> [Estratto della fonte]
L’Inter cerca una svolta immediata. Dopo le sconfitte contro Milan e Atletico Madrid, entrambe maturate nonostante buone prestazioni, i nerazzurri devono interrompere la mini-crisi e ripartire dalla trasferta di Pisa: un campo dove le big hanno faticato e che rappresenta un test insidioso per la squadra di Chivu.
Inter, vietato distrarsi: Pisa è un campo difficile
La gara dell’Arena Garibaldi non è da sottovalutare. Roma e Napoli sono riuscite a battere il Pisa solo con grande fatica, mentre Lazio, Milan, Atalanta e Fiorentina si sono fermate sul pareggio.
Proprio queste partite “trappola”, in passato, hanno messo in difficoltà l’Inter di Chivu: cali di tensione, gestione complicata del vantaggio e punti pesanti lasciati per strada. Per rimanere in scia scudetto e reagire ai due ko consecutivi, servirà una prova solida e continua.

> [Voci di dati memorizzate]

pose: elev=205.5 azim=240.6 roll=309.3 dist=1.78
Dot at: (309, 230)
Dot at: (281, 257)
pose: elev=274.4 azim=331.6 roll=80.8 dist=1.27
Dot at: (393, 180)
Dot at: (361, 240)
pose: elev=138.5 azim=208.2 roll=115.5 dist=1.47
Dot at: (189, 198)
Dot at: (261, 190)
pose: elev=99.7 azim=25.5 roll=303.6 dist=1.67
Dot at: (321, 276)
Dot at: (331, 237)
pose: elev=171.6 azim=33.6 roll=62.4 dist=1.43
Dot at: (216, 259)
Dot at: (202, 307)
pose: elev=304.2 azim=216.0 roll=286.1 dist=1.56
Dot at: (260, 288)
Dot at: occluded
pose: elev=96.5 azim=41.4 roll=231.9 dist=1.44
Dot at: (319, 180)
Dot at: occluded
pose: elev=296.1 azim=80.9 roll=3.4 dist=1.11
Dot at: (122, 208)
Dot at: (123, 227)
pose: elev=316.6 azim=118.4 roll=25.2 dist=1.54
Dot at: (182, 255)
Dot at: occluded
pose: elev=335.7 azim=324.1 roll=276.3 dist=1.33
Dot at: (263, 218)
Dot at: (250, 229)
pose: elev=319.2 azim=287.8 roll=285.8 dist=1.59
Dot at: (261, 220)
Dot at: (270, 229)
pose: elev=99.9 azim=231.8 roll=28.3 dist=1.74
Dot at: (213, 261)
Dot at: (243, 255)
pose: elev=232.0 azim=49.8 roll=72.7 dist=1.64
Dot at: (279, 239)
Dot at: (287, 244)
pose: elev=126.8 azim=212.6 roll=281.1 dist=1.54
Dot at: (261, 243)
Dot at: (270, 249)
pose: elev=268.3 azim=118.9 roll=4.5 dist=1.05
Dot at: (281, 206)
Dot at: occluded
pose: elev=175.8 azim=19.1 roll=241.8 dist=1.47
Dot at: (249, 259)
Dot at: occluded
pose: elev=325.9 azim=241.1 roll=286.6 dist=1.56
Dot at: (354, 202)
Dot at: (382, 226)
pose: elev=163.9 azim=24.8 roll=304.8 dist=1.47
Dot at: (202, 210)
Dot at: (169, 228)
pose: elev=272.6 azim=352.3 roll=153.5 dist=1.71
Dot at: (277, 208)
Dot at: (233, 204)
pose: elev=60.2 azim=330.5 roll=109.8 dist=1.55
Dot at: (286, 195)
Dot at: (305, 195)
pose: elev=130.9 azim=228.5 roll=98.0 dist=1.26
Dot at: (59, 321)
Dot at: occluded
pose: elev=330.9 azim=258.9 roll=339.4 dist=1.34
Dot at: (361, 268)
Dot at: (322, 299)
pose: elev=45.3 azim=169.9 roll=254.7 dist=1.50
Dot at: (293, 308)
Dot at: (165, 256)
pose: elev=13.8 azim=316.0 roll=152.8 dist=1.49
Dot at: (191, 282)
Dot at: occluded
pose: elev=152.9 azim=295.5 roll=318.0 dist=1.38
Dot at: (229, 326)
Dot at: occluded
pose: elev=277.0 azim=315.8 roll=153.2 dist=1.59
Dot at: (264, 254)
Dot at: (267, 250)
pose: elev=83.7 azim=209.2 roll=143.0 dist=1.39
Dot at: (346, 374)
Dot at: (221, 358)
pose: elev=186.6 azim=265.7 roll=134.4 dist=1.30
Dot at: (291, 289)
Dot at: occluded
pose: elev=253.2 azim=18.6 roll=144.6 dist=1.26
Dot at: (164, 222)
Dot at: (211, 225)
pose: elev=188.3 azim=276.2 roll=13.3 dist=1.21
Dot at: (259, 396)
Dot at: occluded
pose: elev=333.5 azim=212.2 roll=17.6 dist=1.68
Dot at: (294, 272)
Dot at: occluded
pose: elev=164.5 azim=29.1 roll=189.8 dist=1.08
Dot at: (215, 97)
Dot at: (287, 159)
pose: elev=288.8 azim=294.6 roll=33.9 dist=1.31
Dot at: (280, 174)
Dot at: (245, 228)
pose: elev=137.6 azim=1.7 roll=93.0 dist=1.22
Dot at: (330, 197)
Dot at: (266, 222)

> [Cosa fare]
Prosegui l'articolo sulla trasferta dell'Inter a Pisa, riprendendo dopo l'ultima frase riportata.

> [Soluzione del problema]
Inter, le scelte di Chivu: torna Mkhitaryan, chance per Luis Henrique
La buona notizia per il tecnico nerazzurro arriva dall’infermeria: il gruppo è quasi al completo.
A centrocampo
- Zielinski si è allenato regolarmente dopo il gol e il fastidio muscolare accusato a Madrid: è in leggero vantaggio su Sucic per la maglia da mezz’ala sinistra.
- Barella e Calhanoglu saranno titolari certi.
- Mkhitaryan è tornato a lavorare con il gruppo e potrebbe avere minuti: il suo recupero è fondamentale per dare equilibrio e qualità alla manovra.
In difesa
- Acerbi torna al centro del reparto, con Bastoni e Akanji ai lati.
Sulla fascia destra
- Sarà ancora assente Dumfries, ma l’olandese potrebbe rientrare già contro il Como o al più tardi in Champions contro il Liverpool.
- Al suo posto si va verso il ritorno da titolare di Luis Henrique, preferito stavolta a Carlos Augusto.
La ThuLa per uscire dalla crisi
Nessuna sorpresa in attacco: Chivu si affiderà ancora alla coppia Thuram–Lautaro Martinez.
Il tecnico ha bisogno dei loro gol per riaccendere la corsa scudetto e ritrovare fiducia dopo due partite in cui l’Inter ha prodotto tanto, ma raccolto zero.